### Extrait du document

╭──

Les fréquentes manifestations de militants et interventions d’activistes et de spécialistes comme Wafaa Bouzekri attirent de plus en plus l’attention sur une tendance préoccupante au Maroc : si la loi évolue vers une plus grande égalité entre hommes et femmes, ce n’est pas le cas de son application, ni des mentalités. En mars 2012, Amina Filali, une jeune fille de 16 ans, a avalé de la mort-aux-rats après avoir été “contrainte par ses parents et par un juge d’épouser l’homme qu’elle accusait de l’avoir violée sous la menace d’un couteau”, avait rapporté The New York Times. Cette mort tragique a engendré une vague de manifestations dans le pays et suscité la colère des associations féministes et de défense des droits de l’homme.

En janvier 2014, le Parlement marocain a voté l’abrogation [de l’alinéa 2] de l’article 475 du Code pénal, qui permettait à un homme accusé de viol d’échapper à une peine de prison en épousant sa victime. Selon Fatima Sadiqi, une spécialiste marocaine des questions de genre qui enseigne à l’université Sidi Mohamed Ben Abdellah de Fès [dans le centre du pays], les ONG se sont mobilisées face aux discriminations à l’encontre des femmes et aux tragédies telles que le suicide d’Amina Filali, mais la réforme a échoué à cause des autorités marocaines et de la sclérose des mentalités. “Le plus gros obstacle à l’application des réformes est une mentalité conservatrice doublée d’un manque de volonté politique, fait observer l’universitaire. Il est vrai que certains facteurs socioculturels stigmatisent les femmes, créent des tabous et nuisent au progrès, mais l’Etat et les juges peuvent y remédier en appliquant la loi.”

╰──

Enregistrements issus d'une collecte de données
╭──

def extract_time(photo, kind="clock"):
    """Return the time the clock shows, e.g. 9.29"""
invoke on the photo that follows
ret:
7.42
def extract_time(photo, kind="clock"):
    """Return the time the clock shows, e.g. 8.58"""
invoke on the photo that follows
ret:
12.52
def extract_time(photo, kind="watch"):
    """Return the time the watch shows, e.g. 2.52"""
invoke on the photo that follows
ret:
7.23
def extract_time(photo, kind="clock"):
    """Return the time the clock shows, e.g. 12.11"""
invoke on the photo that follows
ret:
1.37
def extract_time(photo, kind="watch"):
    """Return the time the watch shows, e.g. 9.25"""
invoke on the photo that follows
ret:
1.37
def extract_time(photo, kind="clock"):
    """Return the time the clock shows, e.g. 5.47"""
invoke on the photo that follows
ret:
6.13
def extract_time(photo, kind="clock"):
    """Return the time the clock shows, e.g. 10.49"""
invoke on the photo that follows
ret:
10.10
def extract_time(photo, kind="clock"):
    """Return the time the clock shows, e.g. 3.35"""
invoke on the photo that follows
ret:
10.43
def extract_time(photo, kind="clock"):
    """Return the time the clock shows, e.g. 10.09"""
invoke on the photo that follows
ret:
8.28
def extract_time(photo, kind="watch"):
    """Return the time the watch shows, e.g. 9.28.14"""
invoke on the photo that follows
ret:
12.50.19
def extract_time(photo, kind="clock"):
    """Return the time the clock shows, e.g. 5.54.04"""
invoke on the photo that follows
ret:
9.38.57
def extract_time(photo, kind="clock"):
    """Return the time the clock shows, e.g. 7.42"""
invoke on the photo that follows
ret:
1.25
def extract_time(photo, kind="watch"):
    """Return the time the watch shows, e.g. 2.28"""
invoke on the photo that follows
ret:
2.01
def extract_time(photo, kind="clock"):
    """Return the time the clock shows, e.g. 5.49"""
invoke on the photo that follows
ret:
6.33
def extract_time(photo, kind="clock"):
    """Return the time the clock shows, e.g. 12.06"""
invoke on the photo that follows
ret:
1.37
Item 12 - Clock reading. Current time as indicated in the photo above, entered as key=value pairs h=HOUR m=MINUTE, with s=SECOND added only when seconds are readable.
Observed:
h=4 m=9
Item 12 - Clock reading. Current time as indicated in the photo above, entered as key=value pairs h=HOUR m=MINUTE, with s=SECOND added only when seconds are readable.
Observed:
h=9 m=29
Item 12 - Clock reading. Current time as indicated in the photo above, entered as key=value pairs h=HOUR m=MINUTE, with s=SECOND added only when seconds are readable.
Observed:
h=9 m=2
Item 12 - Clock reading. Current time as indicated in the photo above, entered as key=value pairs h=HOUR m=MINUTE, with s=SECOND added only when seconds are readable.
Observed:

╰──

### Tâches à effectuer
A. D'après l'extrait sur l'égalité entre hommes et femmes au Maroc, quand le Parlement marocain a-t-il voté l'abrogation de l'alinéa 2 de l'article 475 du Code pénal ?
B. Rédigez la suite de l'extrait sur l'égalité entre hommes et femmes au Maroc, en reprenant après sa dernière phrase.

### Réponses aux tâches
A. En janvier 2014.

B.
En 2013, 22 “acteurs”, parmi lesquels des hauts fonctionnaires, des employés d’ONG et des professionnels de la santé, ont été interviewés pour un rapport publié dans la revue BMC International Health and Human Rights sous le titre “Facteurs déterminants des mariages de mineures et des unions forcées”. Il en ressort que les juges prennent leurs décisions en vue de préserver les jeunes filles mineures ou victimes d’un viol de la honte d’un divorce ou d’un abandon. “Dans ces zones rurales, le regard des voisins est très important. Le père ou la mère disent : je sais que ma fille a été violée, mais je veux qu’il l’épouse. Et le juge les écoute, en particulier dans les campagnes”, explique Wafaa Bouzekri. Cette étude indique par ailleurs que la différence d’âge dans un mariage avec une mineure crée inévitablement un rapport de force qui peut déboucher sur la violence. “Comme la plupart des jeunes mariées sont socialement conditionnées pour ne pas remettre en cause l’autorité de leur époux, elles sont souvent dans l’incapacité de recourir à la contraception ou de planifier leurs grossesses. L’effet cumulé de ces facteurs peut conduire ces femmes à supporter la violence de leur mari sans pouvoir le quitter.”

Education.
Les universitaires et les militants reconnaissent que, compte tenu du contexte social, les amendements de la dernière décennie se heurteront à la résistance tant des citoyens que des dirigeants et que leur mise en place prendra du temps. Pour assurer l’égalité des sexes au Maroc, Wafaa Bouzekri et Fatima Sadiqi pensent que les femmes devront comprendre l’importance de l’éducation et lutter pour leurs droits. “L’éducation est la voie qui mène à la justice sociale. Tant que les Marocaines n’auront pas accès à l’enseignement général et obligatoire, elles resteront à l’écart des postes de pouvoir et d’une position sociale favorisant leur autonomie”, faitobserver Fatima Sadiqi.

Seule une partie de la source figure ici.